It was another late evening. She’d had an unexpected hour-long interruption in her workday, which meant rescheduling a tech-support appointment and taking a much later train. Worse still, the support was unsupportive; and, worse than that, the lack of support came from a company known for products that don’t need support because they just work.
She stood at the refrigerator, displaying classic signs of a terrible trifecta: tired, hungry, and indecisive.
“Eggs and grits?” I asked.
“You don’t have to make me dinner.”
No, but I could start the process, and that might help. I took the jar of grits from its shelf; she brought the eggs from the refrigerator and took over. I looked for something that would make us both laugh. (My day hadn’t gone so badly, except for a frustrating recording session in which I proved less-than-able to sing on pitch; in any event, no day is so good that it can’t be improved by laughter.)

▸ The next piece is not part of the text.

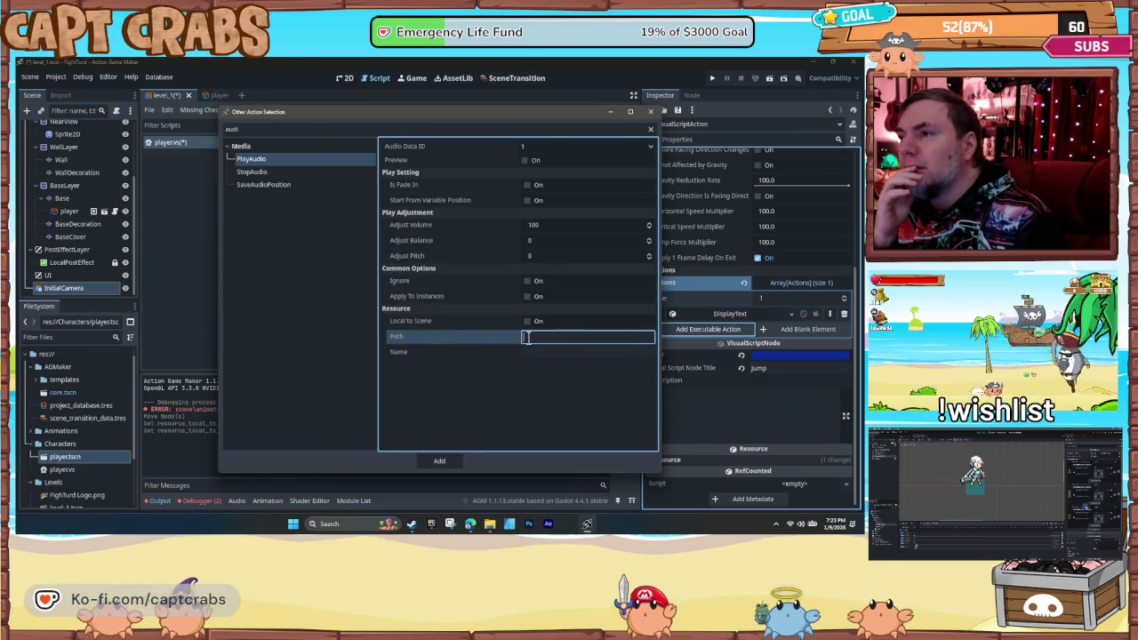
click(527, 351)
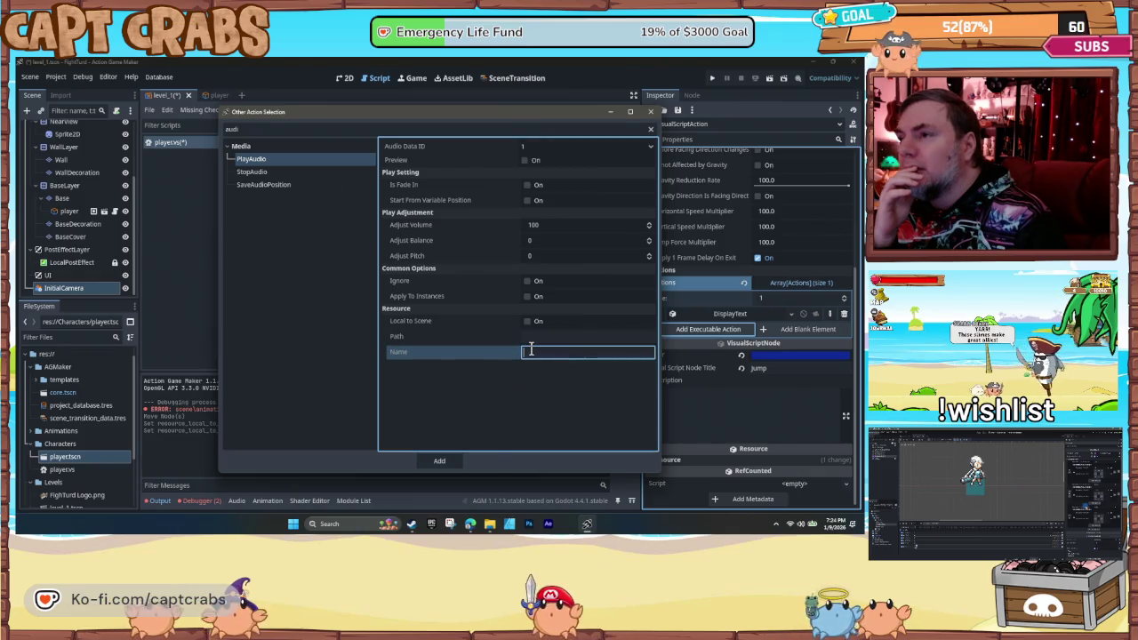
click(452, 340)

“Could we have more episodes of the game show?”
I had something else in mind, a segment I’d read about from a comedy news show. A segment about Ayn Rand, of all things. She wasn’t sure it would be funny. I haven’t read Atlas Shrugged or The Fountainhead, but I know we both like this show’s smart writing and delivery. She gave me a crash course in objectivism as we took our bowls upstairs (my eggs topped with a dab of her well-traveled salsa). One video led to another, and unhappy hours were forgotten.
Some days end with ice cream and poetry; some, with scrambled eggs and late-night TV. Sometimes, we don’t want a snack at all. When the day’s cares are set aside, dreams are all the sweeter.